The whiplash from the abrupt tone in ties can be seen in the rhetoric coming from Chinese Foreign Minister Qin Gang, who served as ambassador to the US before the promotion earlier this year. On Jan. 4, he wrote a gauzy opinion piece in the Washington Post marking his depature with some warm words and an optimistic outlook.
“In the fall, I visited a corn and soybean farm in Missouri and was deeply moved by my hosts’ sincerity and hospitality,” he wrote. “Going forward, the development of China-US relations will remain an important mission of mine in my new position.”
‘War of words’
Now this week, his tone shifted closer to the “wolf warrior” broadside that Chinese diplomats employed frequently before Xi’s push late last year to soften the nation’s image abroad as it emerged from three years of Covid Zero isolation.

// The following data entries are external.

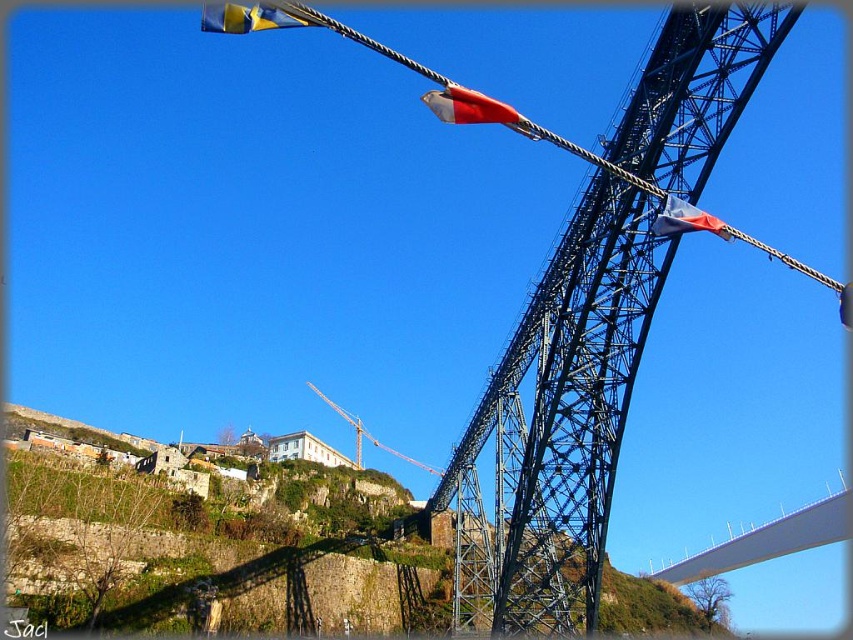
Question: Which object is closer to the camera taking this photo?

Choices:
 (A) yellow fabric flag at upper left
 (B) blue fabric flag at upper right
 (C) yellow metallic crane at center
 (D) white smooth bridge at center

Answer: (A)

Question: Is the position of yellow fabric flag at upper left more distant than that of blue fabric flag at upper right?

Choices:
 (A) yes
 (B) no

Answer: (B)

Question: Which point appears closest to the camera in this image?

Choices:
 (A) (741, 545)
 (B) (312, 26)
 (C) (488, 429)
 (D) (677, 198)

Answer: (D)

Question: Is white smooth bridge at center positioned before blue fabric flag at upper right?

Choices:
 (A) no
 (B) yes

Answer: (A)

Question: Which object is closer to the camera taking this photo?

Choices:
 (A) yellow metallic crane at center
 (B) red fabric flag at upper center
 (C) blue fabric flag at upper right

Answer: (B)

Question: Is metallic structure at center-right below yellow fabric flag at upper left?

Choices:
 (A) no
 (B) yes

Answer: (B)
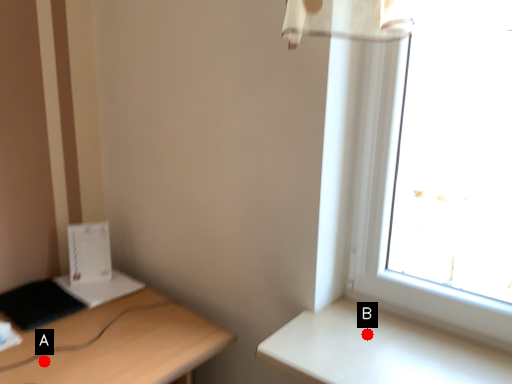
Question: Two points are circled on the image, labeled by A and B beside each circle. Among these points, which one is farthest from the camera?

Choices:
 (A) A is further
 (B) B is further

Answer: (A)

“If the United States does not hit the brakes, but continues to speed down the wrong path, no amount of guardrails can prevent derailing and there will surely be conflict and confrontation,” Qin said at the annual gathering of China’s National People’s Congress on Monday. He still ended with a glimmer of hope, saying China would still pursue a “sound and stable” US relationship.
“China’s overreach has triggered an extreme American overreaction,” said Susan Shirk, a former deputy assistant secretary of state for China and author of Overreach: How China Derailed its Peaceful Rise.
“The war of words reminds me of the polemics during the US-Soviet Cold War that made it almost impossible for us to think sensibly about the trade-offs between the costs and benefits of our own policies or pursue diplomacy with the other side without being pilloried for being weak or unpatriotic,” she said.